Their ingenuity and determination to uncover what has happened to poor Miss Bell, the Science Mistress, is both hilarious and haphazard. As they roam about Deepdean taking on the roles of Sherlock and Watson, they uncover a series of clues that they carefully put together. Hazel, spends the novel terrified that the murderer knows who she is and at the end, it turns out they do indeed know that Daisy and Hazel have uncovered their secret. In amongst all the investigation, they have buns, midnight feasts, seances and various lessons. They have a group of loyal friends, use words like ‘chump’ and ‘dunce’ and lead us on a merry dance through the 1930s experience of being at a girls’ boarding school. It’s all jolly good fun!

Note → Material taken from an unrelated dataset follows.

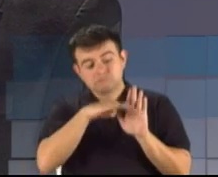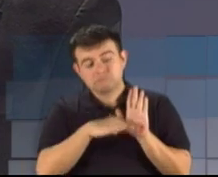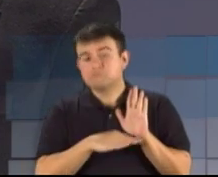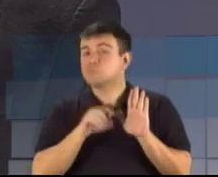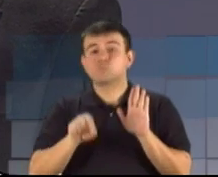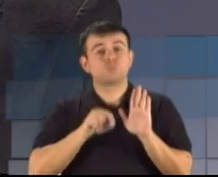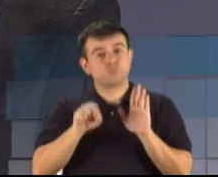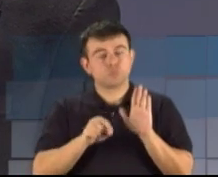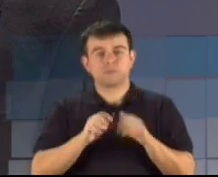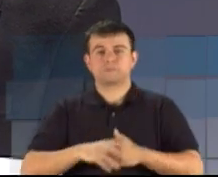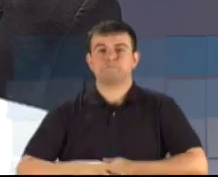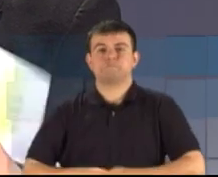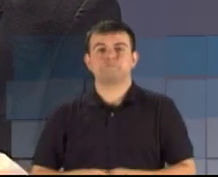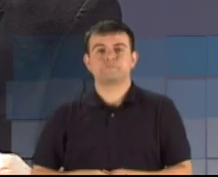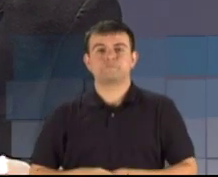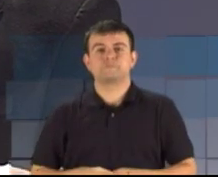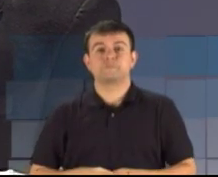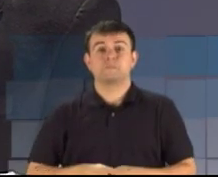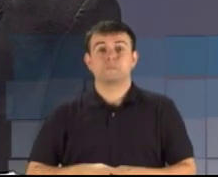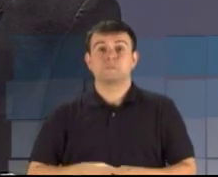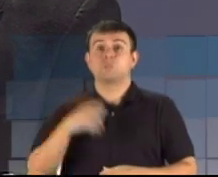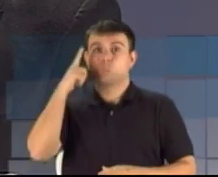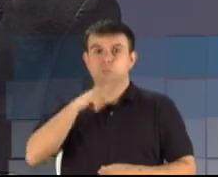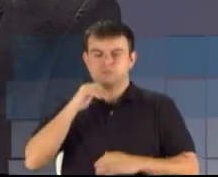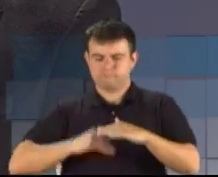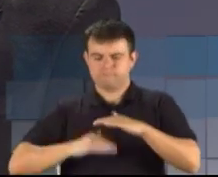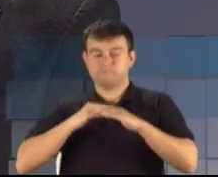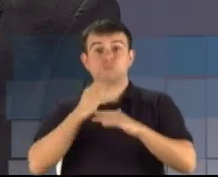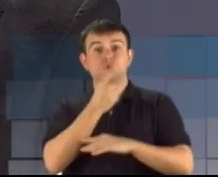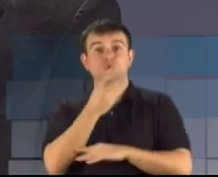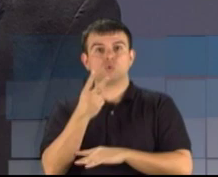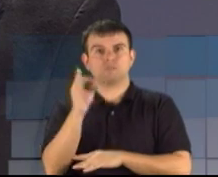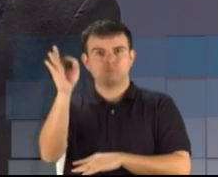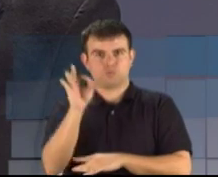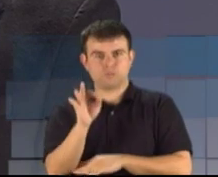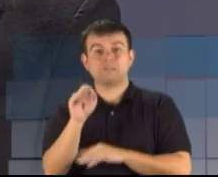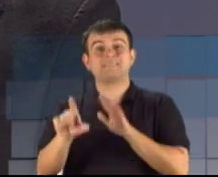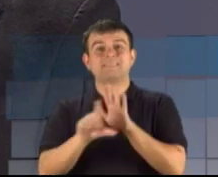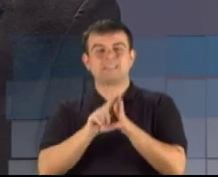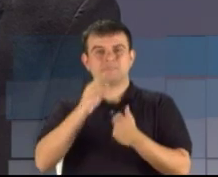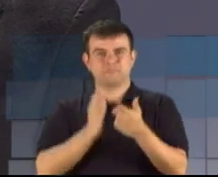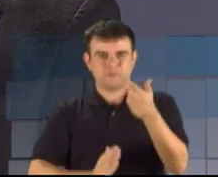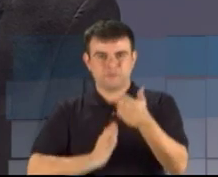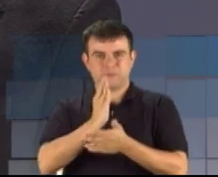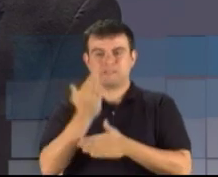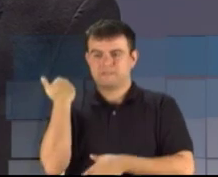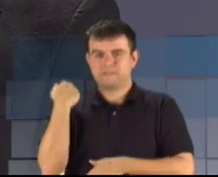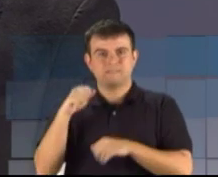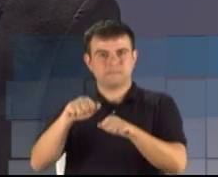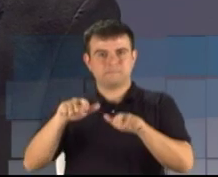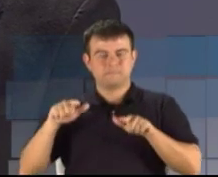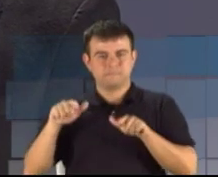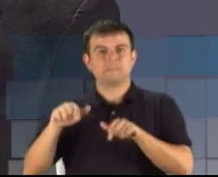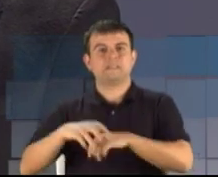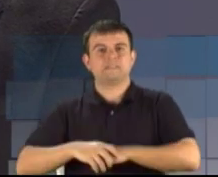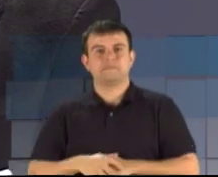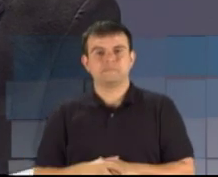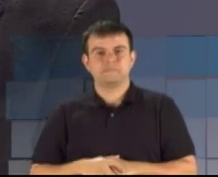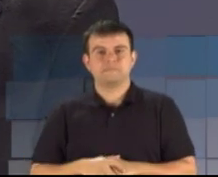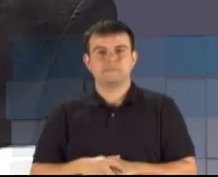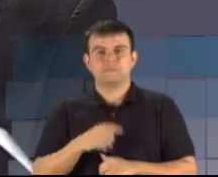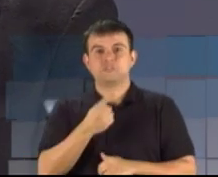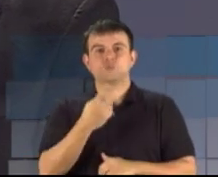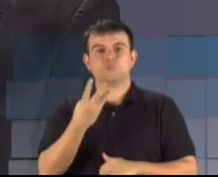Que para completar os 12%, conforme lei aprovada pela Assembleia, 141 barra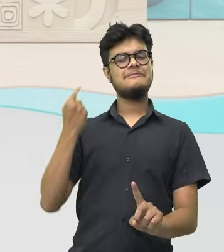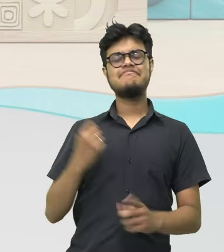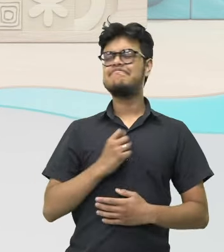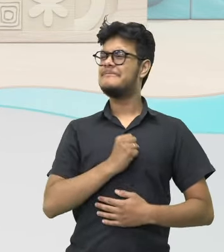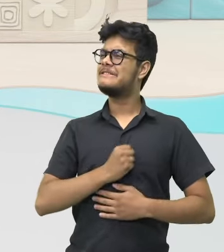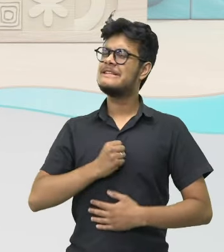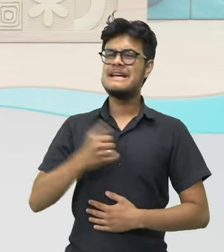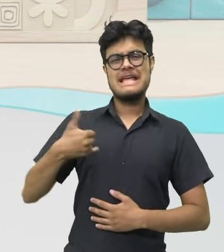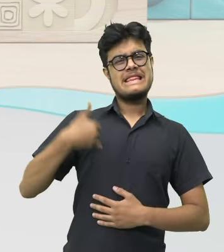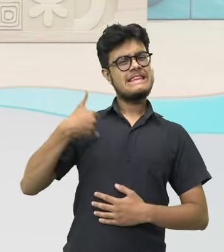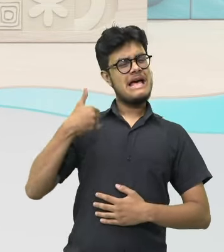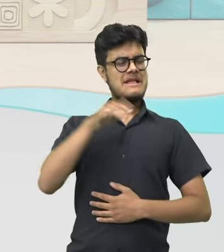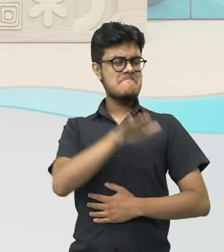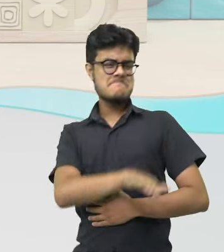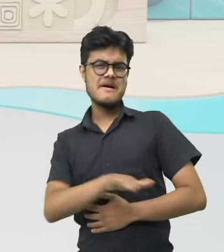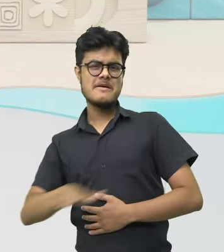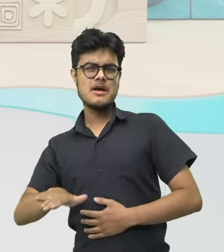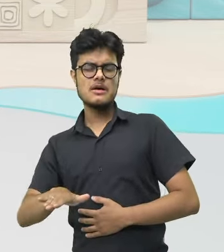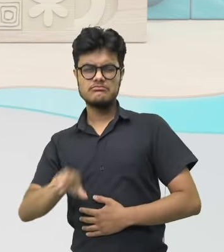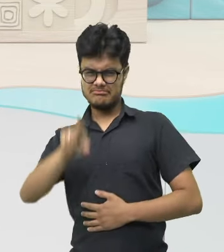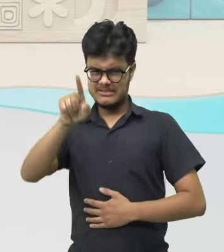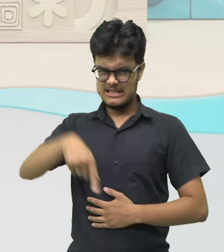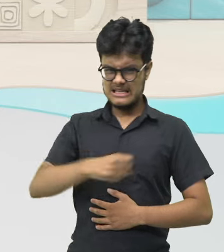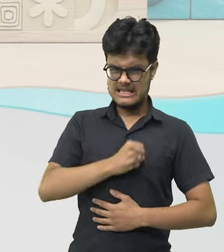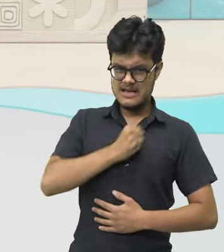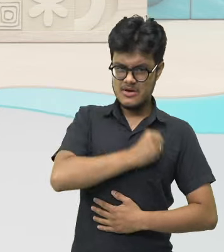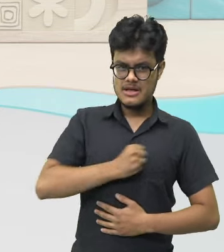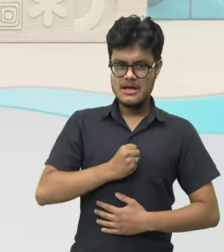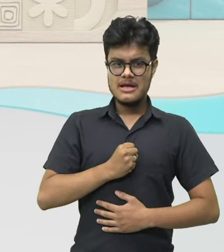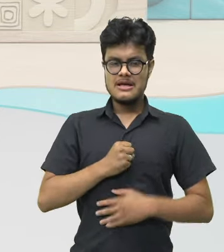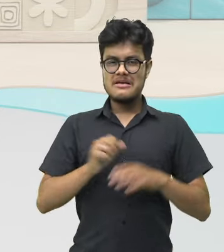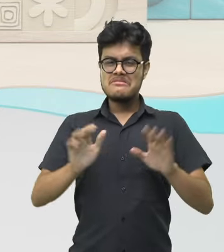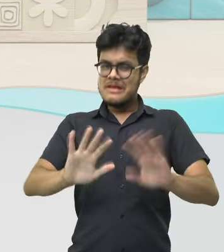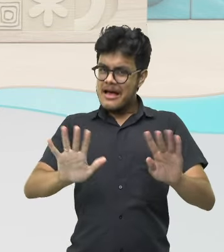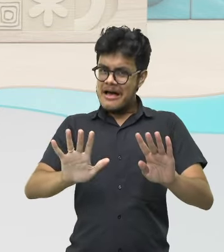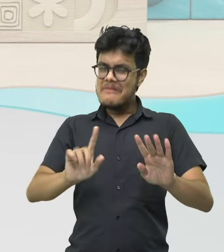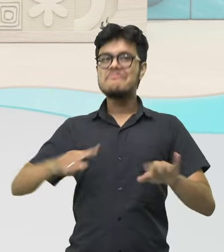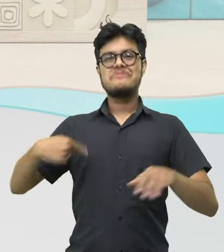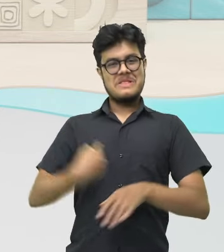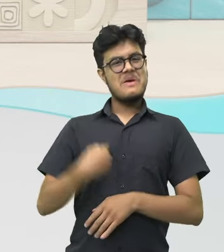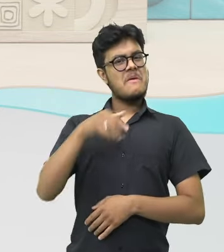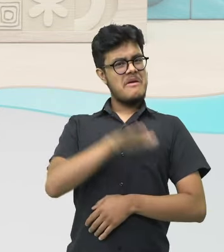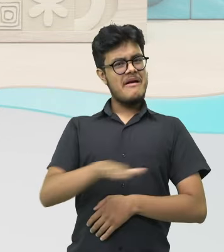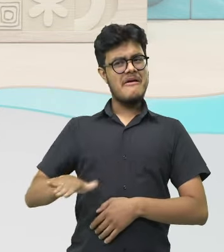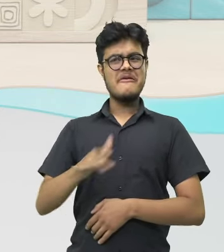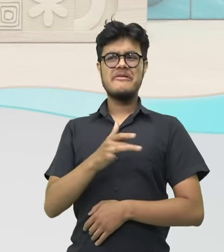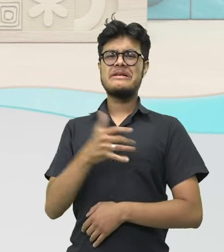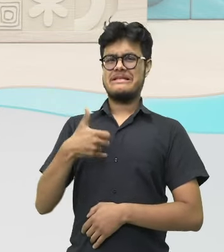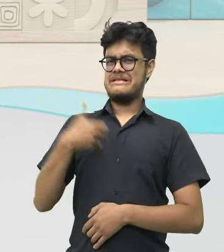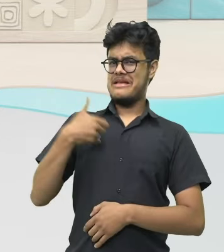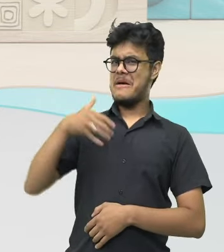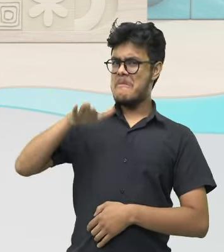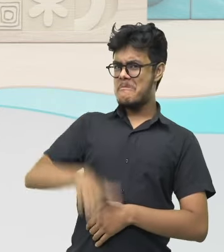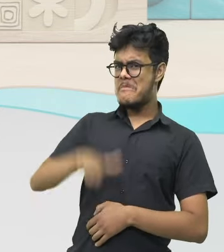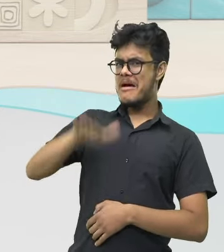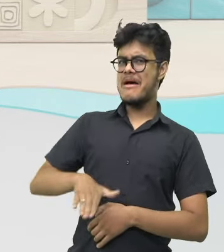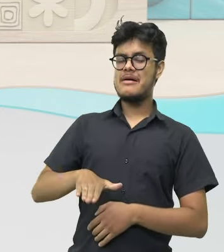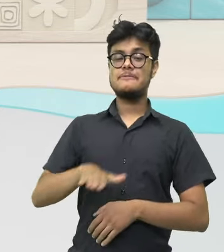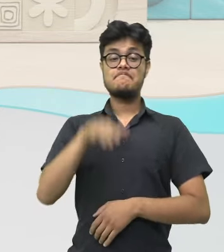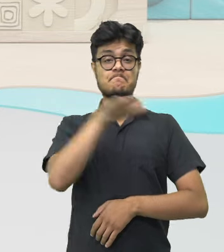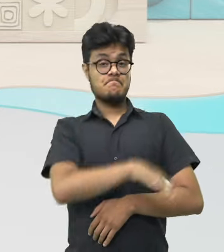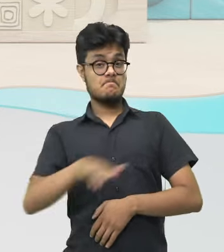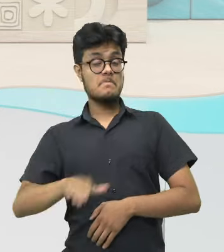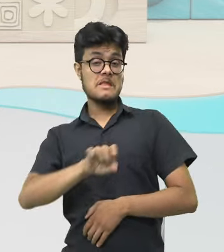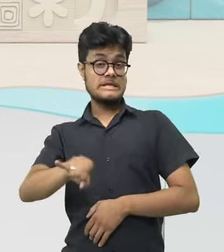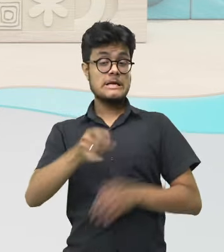da sua infância? Infância? Opa, professora, calma aí! Nós ainda estamos na infância, né? A infância é tida no período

Does Robin Stevens achieve the goals I set out for a good murder mystery at the start of this Blog? Yes she does! Ooo, I thought I had it solved but red herrings galore abound and, like the girls, I charged off down a number of dead ends. I think I was too convinced that only Hazel could really solve the mystery as she was thoughtful … but Stevens was way ahead of me and cleverly demonstrated that the team is more important than the individual. I must admit that this was a cracking good read and if it wasn’t for the fact that I have a pile of books to get through to review, I probably would have read the rest of them straight away (summer hols aren’t too far away!).

Who should read this?

I think anyone (boy or girl) in years 6 – 8 would love this. It brings in a sense of history, is linguistically beautiful and the story makes you think. Of course, the heroes are Hazel and Daisy and I like seeing strong female leads in a novel. I think teaching suspense and pace is something that is quite hard to do and this would be a cracking novel to use to teach the art of writing great tension. And I think if you want to read something that has you scratching your head about whodunnit … well here it is!